> **Records shown**:

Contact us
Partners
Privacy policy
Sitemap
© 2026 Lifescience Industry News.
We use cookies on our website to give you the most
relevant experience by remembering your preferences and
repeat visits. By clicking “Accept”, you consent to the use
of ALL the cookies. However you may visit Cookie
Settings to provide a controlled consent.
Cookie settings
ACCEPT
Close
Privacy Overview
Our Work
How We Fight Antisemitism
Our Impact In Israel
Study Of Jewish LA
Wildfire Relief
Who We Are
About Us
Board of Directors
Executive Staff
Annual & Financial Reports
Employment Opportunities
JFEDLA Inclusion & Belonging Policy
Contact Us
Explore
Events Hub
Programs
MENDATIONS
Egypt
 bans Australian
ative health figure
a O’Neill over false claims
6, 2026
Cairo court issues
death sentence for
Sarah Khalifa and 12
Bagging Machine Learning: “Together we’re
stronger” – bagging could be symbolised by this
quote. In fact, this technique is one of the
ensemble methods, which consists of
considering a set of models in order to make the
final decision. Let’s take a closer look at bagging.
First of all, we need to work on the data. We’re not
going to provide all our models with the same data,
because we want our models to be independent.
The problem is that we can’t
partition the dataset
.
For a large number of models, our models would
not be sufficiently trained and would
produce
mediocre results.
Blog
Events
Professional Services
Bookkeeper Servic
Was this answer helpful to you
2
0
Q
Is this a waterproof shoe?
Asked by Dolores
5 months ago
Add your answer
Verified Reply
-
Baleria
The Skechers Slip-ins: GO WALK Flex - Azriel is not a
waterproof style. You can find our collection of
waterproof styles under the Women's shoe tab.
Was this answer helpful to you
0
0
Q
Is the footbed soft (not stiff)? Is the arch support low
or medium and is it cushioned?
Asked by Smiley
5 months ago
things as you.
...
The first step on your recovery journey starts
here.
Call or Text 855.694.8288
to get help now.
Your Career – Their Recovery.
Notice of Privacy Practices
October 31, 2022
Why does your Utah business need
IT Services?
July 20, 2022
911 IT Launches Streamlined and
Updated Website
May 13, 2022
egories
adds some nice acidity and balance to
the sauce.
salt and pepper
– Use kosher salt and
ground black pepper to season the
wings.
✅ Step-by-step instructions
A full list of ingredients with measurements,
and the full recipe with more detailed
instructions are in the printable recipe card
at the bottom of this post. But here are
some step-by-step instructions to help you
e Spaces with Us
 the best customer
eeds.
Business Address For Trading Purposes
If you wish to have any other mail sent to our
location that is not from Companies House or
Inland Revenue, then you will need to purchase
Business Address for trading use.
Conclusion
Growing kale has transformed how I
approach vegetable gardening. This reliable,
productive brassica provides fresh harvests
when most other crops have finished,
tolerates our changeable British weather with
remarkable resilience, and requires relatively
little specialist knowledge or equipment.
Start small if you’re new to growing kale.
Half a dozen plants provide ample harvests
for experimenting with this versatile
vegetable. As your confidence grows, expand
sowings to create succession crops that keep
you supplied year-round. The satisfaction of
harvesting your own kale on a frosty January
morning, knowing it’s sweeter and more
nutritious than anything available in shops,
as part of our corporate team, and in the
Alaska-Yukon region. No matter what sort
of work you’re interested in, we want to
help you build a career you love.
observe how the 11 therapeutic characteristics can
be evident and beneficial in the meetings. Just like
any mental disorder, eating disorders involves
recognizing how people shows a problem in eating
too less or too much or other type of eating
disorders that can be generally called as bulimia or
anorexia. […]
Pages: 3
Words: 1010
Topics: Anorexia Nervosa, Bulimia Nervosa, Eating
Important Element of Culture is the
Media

> **What is required**:
Out of the preceding entries, pull every line containing the string "disorders".

> **Response area**:
any mental disorder, eating disorders involves
disorders that can be generally called as bulimia or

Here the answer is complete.